By the time Edinborough raced back downstairs -- just 15 minutes after he moved the SUV -- it was simply a husk.
A spokeswoman for Con Edison said the power company responded to three manhole explosions on the block.
She believed the explosions could have been the result of melted snow and ice that had mixed with road salt to create electrically conductive runoff that shorted out several underground power boxes.
Subscribe to:
Post Comments (Atom)
Greetings! Please see the recent Providence manhole puppy electrocution and please disseminate this vital public service to preclude more tragedies. Many thanks.
ReplyDeleteBest,
Blair
Just so you know, I confer with Con Edison's Stray Voltage and Public Affairs Units and contribute to Wet Nose Guide and New York Dog Chat.

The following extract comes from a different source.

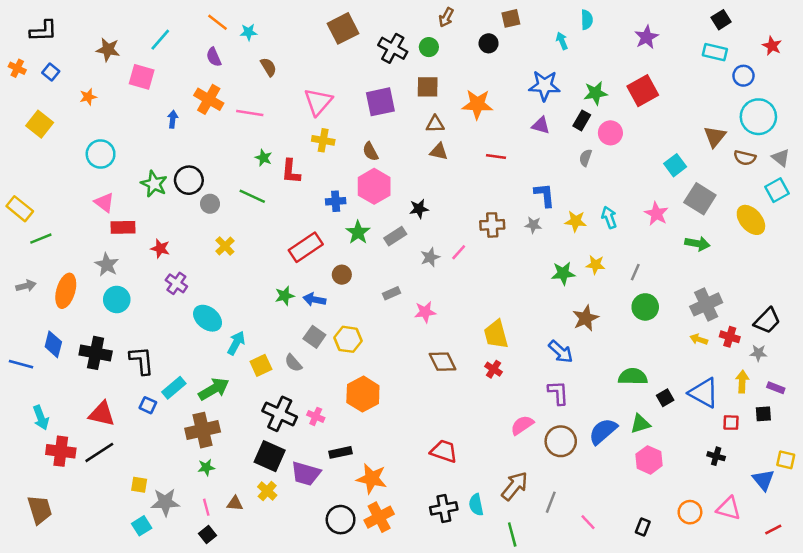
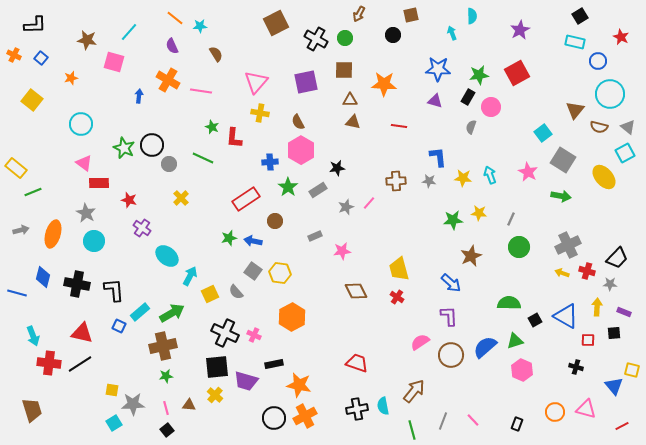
black square: (270, 456) -> (217, 367), turned -30
gray line: (551, 502) -> (443, 421), moved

HOW TO SLAY AN INVISIBLE DANGER.
Blair Sorrel, Founder
http://www.StreetZaps.com
Contact voltage is a chronic hidden hazard that can readily victimize an unsuspecting dog, walker, or both. No dog lover could possibly observe a more horrifying scene than witnessing his beloved pet instantaneously maimed or tragically electrocuted. When you exercise your pooch, please exercise greater prudence. Common outdoor electrical and metal fixtures may shock or even kill your vulnerable dog. And depending upon the current, the walker will be bitten and like poor Aric Roman, suffer permanently. But you can, indeed, self-protect.
Just start to adopt this simple strategy — EYEBALL THE BLOCK, AND AVOID A SHOCK. Take a few seconds and make your trajectory toward generally safer, free standing, non-conductive surfaces, ie., plastic, wood, cardboard. Intuit your dog’s cues and if it’s resistant, change directions. Work site perimeters may be live so try to elude them. If necessary, switch sides of the street or your hands when leading to skirt hazards. If you traverse the same route, you may memorize locations of potential dangers. Carry your pooch when in doubt. Consider indoor restroom products like PottyPark when external conditions are chancy or RopeNGo’s hardware-free leash and harness. And don’t rely on dog booties as a palliative as they will actually put your pet at even greater risk since the dog can’t tell you they’re leaking! To learn to more, please see StreetZaps. A safer walk is yours year round if you are willing to open to your eyes and mind to it.